**EXERCISE REQUIREMENTS**:
1. Using the Chapter 13 summary, answer these questions:
(a) Who are most adults who have sexual contacts with children, according to the summary?
(b) Which two puberty celebrations practiced in the United States are given as examples?
(c) What does the summary credit for the decline in teen pregnancy over the last two decades?
2. Print the passage of the Chapter 13 summary starting at "8. Young adults" and ending at "nonstandard marital arrangements.", without any changes.

**PAGE EXCERPT**:
──────────────────────────────

Chapter 13 Summary

  1. Physiological responses suggestive of sexual arousal are seen in infants and young children, but they seem to be triggered by a wide range of stimuli, such as strong emotion of any kind. Masturbation is common in young children, and other sexual behaviors, such as the display of genitals or the inspection of other children’s genitals, are also seen. These behaviors may be incorporated into sexual games such as “doctor.” Young children rarely engage in adultlike sexual behavior, however.
  2. Some non-Western societies tolerate or encourage childhood sexual behavior, while others attempt to restrain it. In the contemporary United States, children are often prevented from engaging in or learning about sexuality.
  3. Some children, usually older ones, have sexual contacts with adults. These contacts are usually one-time events rather than ongoing relationships. Most adults who have sexual contacts with children are relatives or acquaintances of the child, rather than strangers. Coercive or repeated adult–child sexual contacts can cause long-lasting psychological trauma. Noncoercive, sporadic contacts may cause little or no harm.
  4. In late childhood (preadolescence), children tend to socialize in same-sex groups and to impose strict gender codes. This practice can be traumatic for gender-nonconformist children. Although segregation by sex limits opportunities for heterosexual encounters, a few children do engage in coitus before the age of 13.
  5. Many cultures mark puberty by special celebrations or rites. Examples practiced in the United States are the Jewish bar/bat mitzvah and the Hispanic quinceañera.
  6. Adolescence is usually defined as the teen years. In early adolescence, rising sex hormone levels trigger an increasing interest in sex. Most adolescent males masturbate frequently, but females do so less often. Adolescent heterosexual behavior gradually progresses from kissing and fondling to coitus, oral sex, and, sometimes, anal sex. Some characteristics of teen sexual behavior reflect personal and demographic factors such as intelligence, education, and ethnicity. Girls’ and young women’s changing expectations as well as the availability of reliable contraception have modified teen sexual behavior over the last several decades.
  7. Teen pregnancy has declined over the last two decades thanks to improved use of contraceptives, but it is still much higher in the United States than in Canada or other developed countries. It is also higher among Hispanics and African-Americans than among whites or Asian-Americans. Teen pregnancies are often terminated by abortion. Teenage mothers and their children face numerous problems, but some thrive.
  8. Young adults typically spend a few years “hooking up” and/or dating before they enter their first live-in relationship, but the average number of sex partners during this period is quite low. During the dating years, sexual desires have to compete with other interests, such as pursuit of education or career advancement.
  9. For many adults, their first live-in relationship is a nonmarital cohabitation. Cohabitation may serve simply as a convenient alternative to dating, or it may represent a committed relationship without the legal trappings of marriage.
  10. Many past and present human societies have allowed polygamy. In the United States, group marriage and Mormon polygamy (which is no longer permitted by the Mormon church) exemplify nonstandard marital arrangements.

──────────────────────────────

**GIVEN DATA**:

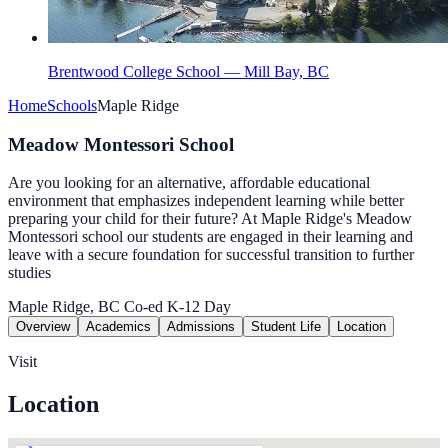
Brentwood College School — Mill Bay, BC
Home
Schools
Maple Ridge
Meadow Montessori School
Are you looking for an alternative, affordable educational
environment that emphasizes independent learning while better
preparing your child for their future? At Maple Ridge's Meadow
Montessori school our students are engaged in their learning and
leave with a secure foundation for successful transition to further
studies
Maple Ridge, BC
Co-ed
K-12
Day
Overview
Academics
Admissions
Student Life
Location
Visit
Location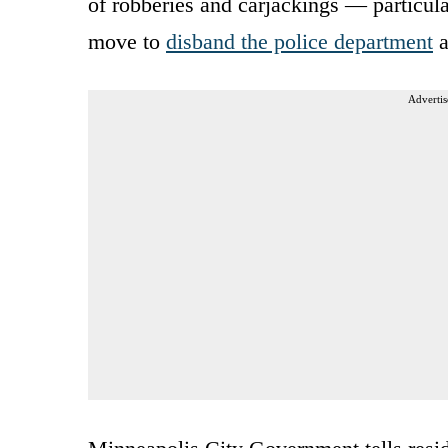
of robberies and carjackings — particula
move to
disband the police department
a
Advertis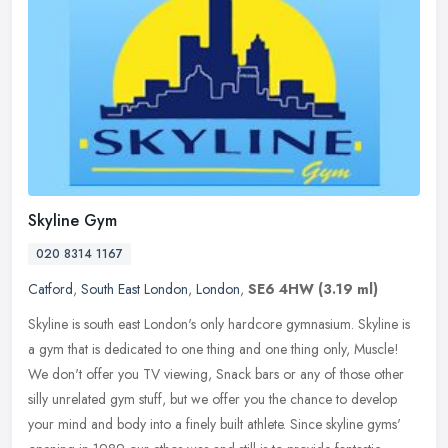
Skyline Gym
020 8314 1167
Catford
,
South East London
,
London
,
SE6 4HW
(3.19 ml)
Skyline is south east London's only hardcore gymnasium. Skyline is
a gym that is dedicated to one thing and one thing only, Muscle!
We don't offer you TV viewing, Snack bars or any of those other
silly unrelated gym stuff, but we offer you the chance to develop
your mind and body into a finely built athlete. Since skyline gyms'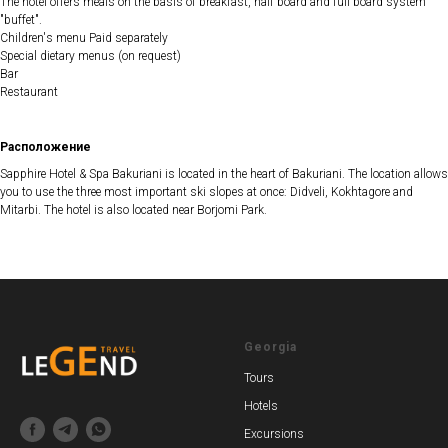
The hotel offers meals on the basis of breakfast, half board and full board system
"buffet".
Children's menu Paid separately
Special dietary menus (on request)
Bar
Restaurant
Расположение
Sapphire Hotel & Spa Bakuriani is located in the heart of Bakuriani. The location allows
you to use the three most important ski slopes at once: Didveli, Kokhtagore and
Mitarbi. The hotel is also located near Borjomi Park.
Georgia
Tours
Hotels
Excursions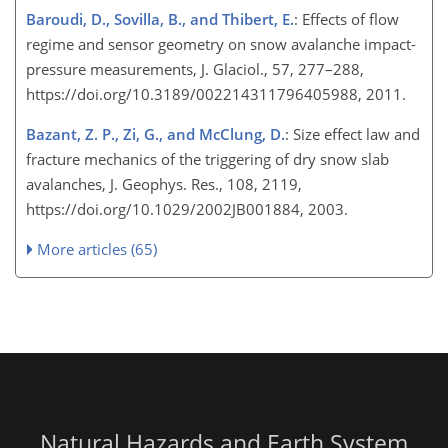
Baroudi, D., Sovilla, B., and Thibert, E.
: Effects of flow
regime and sensor geometry on snow avalanche impact-
pressure measurements, J. Glaciol., 57, 277–288,
https://doi.org/10.3189/002214311796405988, 2011.
Bazant, Z. P., Zi, G., and McClung, D.
: Size effect law and
fracture mechanics of the triggering of dry snow slab
avalanches, J. Geophys. Res., 108, 2119,
https://doi.org/10.1029/2002JB001884, 2003.
More articles (65)
Natural Hazards and Earth System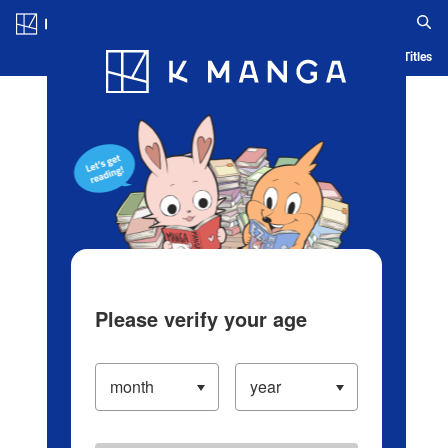
Log in/Create Account
Blog
App
Ranking
History
Serialized Titles
Please verify your age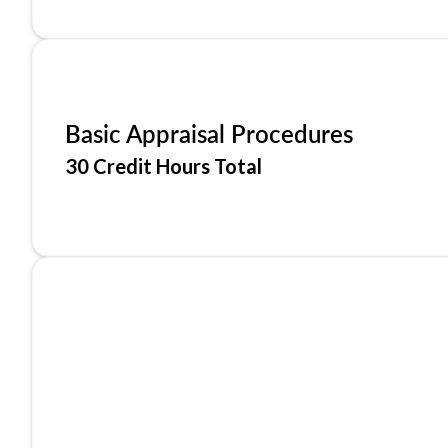
Basic Appraisal Procedures
30 Credit Hours Total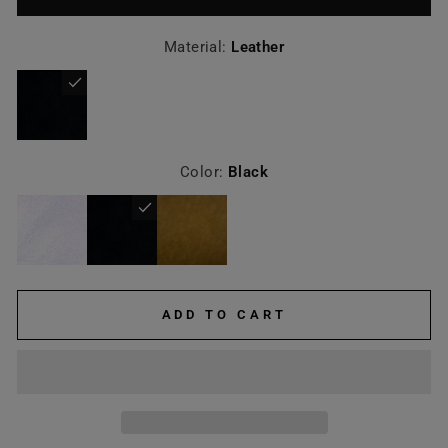
Material:
Leather
Color:
Black
ADD TO CART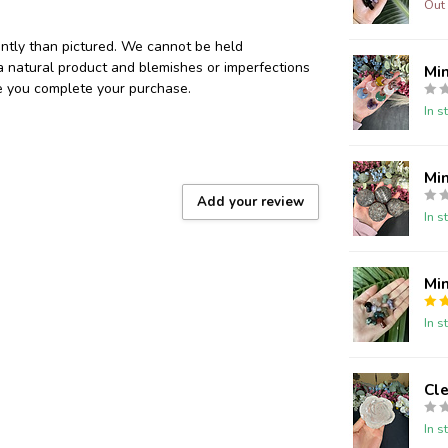
Out 
ently than pictured. We cannot be held
 a natural product and blemishes or imperfections
Mi
re you complete your purchase.
In s
Min
Add your review
In s
Min
In s
Cle
In s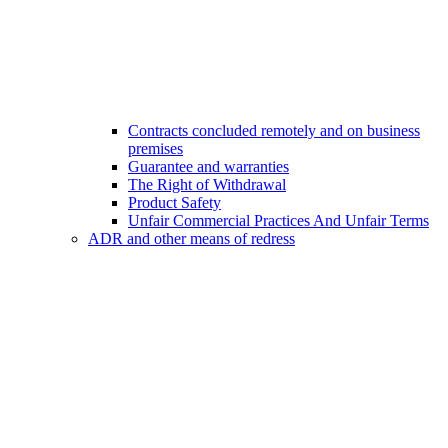
Contracts concluded remotely and on business
premises
Guarantee and warranties
The Right of Withdrawal
Product Safety
Unfair Commercial Practices And Unfair Terms
ADR and other means of redress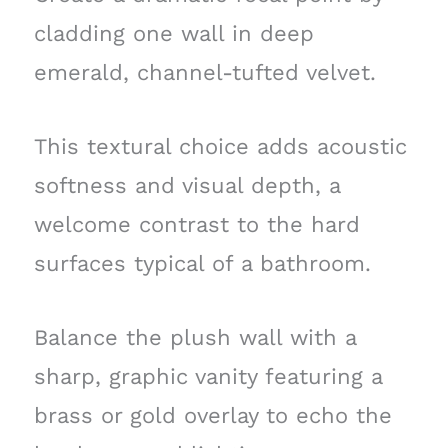
cladding one wall in deep
emerald, channel-tufted velvet.
This textural choice adds acoustic
softness and visual depth, a
welcome contrast to the hard
surfaces typical of a bathroom.
Balance the plush wall with a
sharp, graphic vanity featuring a
brass or gold overlay to echo the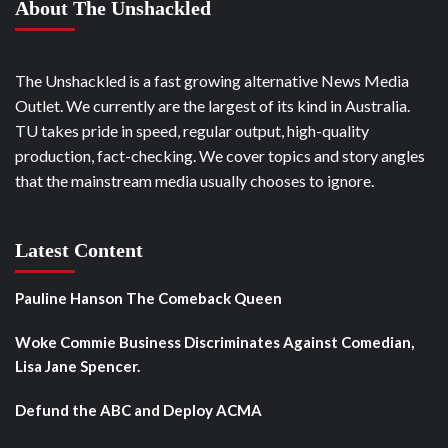
About The Unshackled
The Unshackled is a fast growing alternative News Media
Outlet. We currently are the largest of its kind in Australia.
TU takes pride in speed, regular output, high-quality
production, fact-checking. We cover topics and story angles
that the mainstream media usually chooses to ignore.
Latest Content
Pauline Hanson The Comeback Queen
Woke Commie Business Discriminates Against Comedian,
Lisa Jane Spencer.
Defund the ABC and Deploy ACMA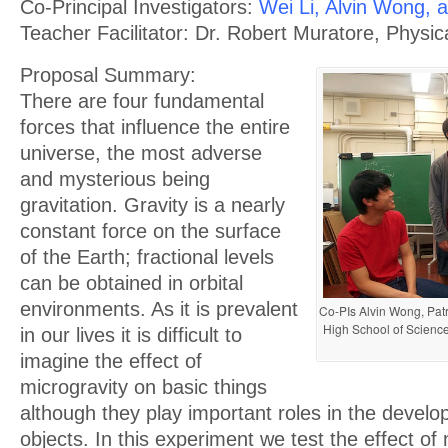
Co-Principal Investigators:
Wei Li, Alvin Wong, 
Teacher Facilitator: Dr. Robert Muratore, Physi
Proposal Summary:
There are four fundamental
forces that influence the entire
universe, the most adverse
and mysterious being
gravitation. Gravity is a nearly
constant force on the surface
of the Earth; fractional levels
can be obtained in orbital
environments. As it is prevalent
Co-PIs Alvin Wong, Patr
High School of Science
in our lives it is difficult to
imagine the effect of
microgravity on basic things
although they play important roles in the develo
objects. In this experiment we test the effect of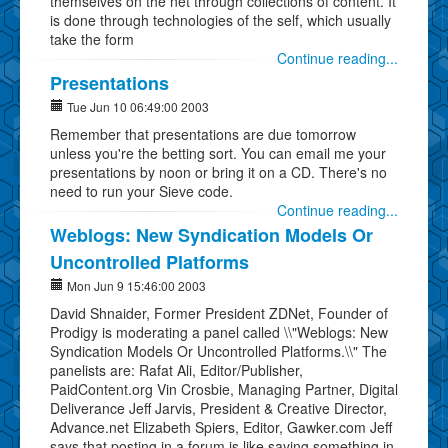
themselves on the net through collections of content. It
is done through technologies of the self, which usually
take the form
Continue reading...
Presentations
Tue Jun 10 06:49:00 2003
Remember that presentations are due tomorrow
unless you're the betting sort. You can email me your
presentations by noon or bring it on a CD. There's no
need to run your Sieve code.
Continue reading...
Weblogs: New Syndication Models Or
Uncontrolled Platforms
Mon Jun 9 15:46:00 2003
David Shnaider, Former President ZDNet, Founder of
Prodigy is moderating a panel called \\"Weblogs: New
Syndication Models Or Uncontrolled Platforms.\\" The
panelists are: Rafat Ali, Editor/Publisher,
PaidContent.org Vin Crosbie, Managing Partner, Digital
Deliverance Jeff Jarvis, President & Creative Director,
Advance.net Elizabeth Spiers, Editor, Gawker.com Jeff
says that posting in a forum is like saying something in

──────────────────────────────

**ANSWERS BY ITEM**:
1.
(a) Most are relatives or acquaintances of the child rather than strangers.
(b) The Jewish bar/bat mitzvah and the Hispanic quinceañera.
(c) Improved use of contraceptives.

2.
8. Young adults typically spend a few years “hooking up” and/or dating before they enter their first live-in relationship, but the average number of sex partners during this period is quite low. During the dating years, sexual desires have to compete with other interests, such as pursuit of education or career advancement.
  9. For many adults, their first live-in relationship is a nonmarital cohabitation. Cohabitation may serve simply as a convenient alternative to dating, or it may represent a committed relationship without the legal trappings of marriage.
  10. Many past and present human societies have allowed polygamy. In the United States, group marriage and Mormon polygamy (which is no longer permitted by the Mormon church) exemplify nonstandard marital arrangements.